Part of the role of the event amplifier should involve making best use these types tools to not only preserve the event conversations, but also to make the records useful to a future audience. This means cleaning up the noise post-event, and choosing tools carefully to help leave a considerately curated record at the end of the event.

Brian Kelly recently wrote about event amplification as a mechanism to enable a presentation to escape the constraints of time and space. Whilst the records of a presentation, including video/audio recordings, slides etc, can escape these restrictions, I think we are still very much at the beginning of releasing conversations from their temporal anchoring. Twapper Keeper has made archiving the conversations much easier and given this data greater flexibility. However, we are still tending to use analyses of the conversations to demonstrate how participants are using the platform (usually Twitter), rather than looking at the longer tale of that conversation and how the actual content can be absorbed into the community’s body of knowledge most effectively.

I think contextualising the conversation using a tool like iTitle is one very useful mechanism for presenting the record, but what about discussions around sessions that are not being recorded or live streamed? All those conversations that happen outside of the recording window will not benefit from the context iTitle provides and may simply remain as statistics or data points within a broader visualisation of the conversation itself. The content of that conversation will not be easily accessible and re-usable to the majority of the community. We need to find ways of presenting these sections of the conversations so that they have a practical use across time. This may involve improving on existing tools, or devising new tools altogether.

To do this, we need to consider what uses the community might have for the record. Citation, resource discovery, contacts, and topical analyses are the most obvious, but there may be further motives in the future, such as nostalgia or historical/cultural analysis. We also need to be aware that the needs of different communities will vary, so there will not be a one-size-fits-all solution to archiving and curating event conversations.

The challenge for the event amplifier at the present is to select the best combination of tools to help as wide an audience as possible engage with the record of the event conversation. This audience can then inform the evolution of new conventions for presenting the data in more practical and accessible ways, depending on the needs they demonstrate. This is obviously a bit of a chicken and egg situation, but user input is vital if these conversations are to form a useful record for the community post-event. As far as possible, the conversation data needs to be available for the community to manipulate in its own way, if this is to be effective.

In terms of best practice, I think it is vital for the event amplifier to work with the event organisers before the event to understand how they wish to archive all of the online resources, including the backchannel conversations, so that these records can be made available and promoted to the audience in a timely way, before interest in the hash tag diminishes. It is also worth publishing a lightweight policy in advance so that participants know how the conversation will be recorded and used. This should be simple, and preferably tweetable e.g.

#youreventhashtag is being archived by Twapper Keeper. Download the conversation so far at [link]
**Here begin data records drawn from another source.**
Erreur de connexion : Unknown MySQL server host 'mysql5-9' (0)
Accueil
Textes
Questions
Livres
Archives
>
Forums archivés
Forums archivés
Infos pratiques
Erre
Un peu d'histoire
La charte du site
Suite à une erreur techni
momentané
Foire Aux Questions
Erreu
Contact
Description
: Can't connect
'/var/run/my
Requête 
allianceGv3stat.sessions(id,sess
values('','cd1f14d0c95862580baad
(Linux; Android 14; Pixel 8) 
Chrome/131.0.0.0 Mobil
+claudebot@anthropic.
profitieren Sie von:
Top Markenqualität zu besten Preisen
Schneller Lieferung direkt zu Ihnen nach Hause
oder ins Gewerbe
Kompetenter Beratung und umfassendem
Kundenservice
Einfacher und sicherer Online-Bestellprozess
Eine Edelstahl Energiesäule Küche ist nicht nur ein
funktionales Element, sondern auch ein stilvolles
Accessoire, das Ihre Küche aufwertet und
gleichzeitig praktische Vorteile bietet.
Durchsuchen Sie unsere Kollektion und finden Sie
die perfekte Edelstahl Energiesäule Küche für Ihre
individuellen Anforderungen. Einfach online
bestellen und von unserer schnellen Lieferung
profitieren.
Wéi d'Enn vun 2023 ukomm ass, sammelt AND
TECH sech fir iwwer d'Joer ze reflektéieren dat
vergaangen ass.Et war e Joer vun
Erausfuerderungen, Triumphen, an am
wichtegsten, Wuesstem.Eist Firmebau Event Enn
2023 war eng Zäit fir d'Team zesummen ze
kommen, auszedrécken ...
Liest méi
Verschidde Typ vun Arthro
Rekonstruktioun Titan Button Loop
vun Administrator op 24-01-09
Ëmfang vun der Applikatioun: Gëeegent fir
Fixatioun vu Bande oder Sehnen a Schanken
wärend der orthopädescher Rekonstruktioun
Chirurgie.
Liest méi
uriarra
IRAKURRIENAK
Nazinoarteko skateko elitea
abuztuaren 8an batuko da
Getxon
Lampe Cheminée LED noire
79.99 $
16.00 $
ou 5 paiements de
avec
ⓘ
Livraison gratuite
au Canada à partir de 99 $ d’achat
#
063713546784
We are capturing this conversation to provide a record for use & citation by others. To remove your contributions from the record, please DM

Links tweeted by @officialaccount will be collected at [Delicious link]. Please direct any valuable links to @officialaccount for inclusion

Selected tweets from #youreventhashtag will be used to provide Twitter subtitling for this presentation using iTitle

… and so on.

Letting the audience know, and opt out if they wish, not only makes the process more transparent, but also draws the audience’s attention to the post-event resources. They can then make use of these records or recommend them to others. The more practical use these records get, the more we can refine the ways the conversations are recorded and presented so that they too can escape their temporal walled garden.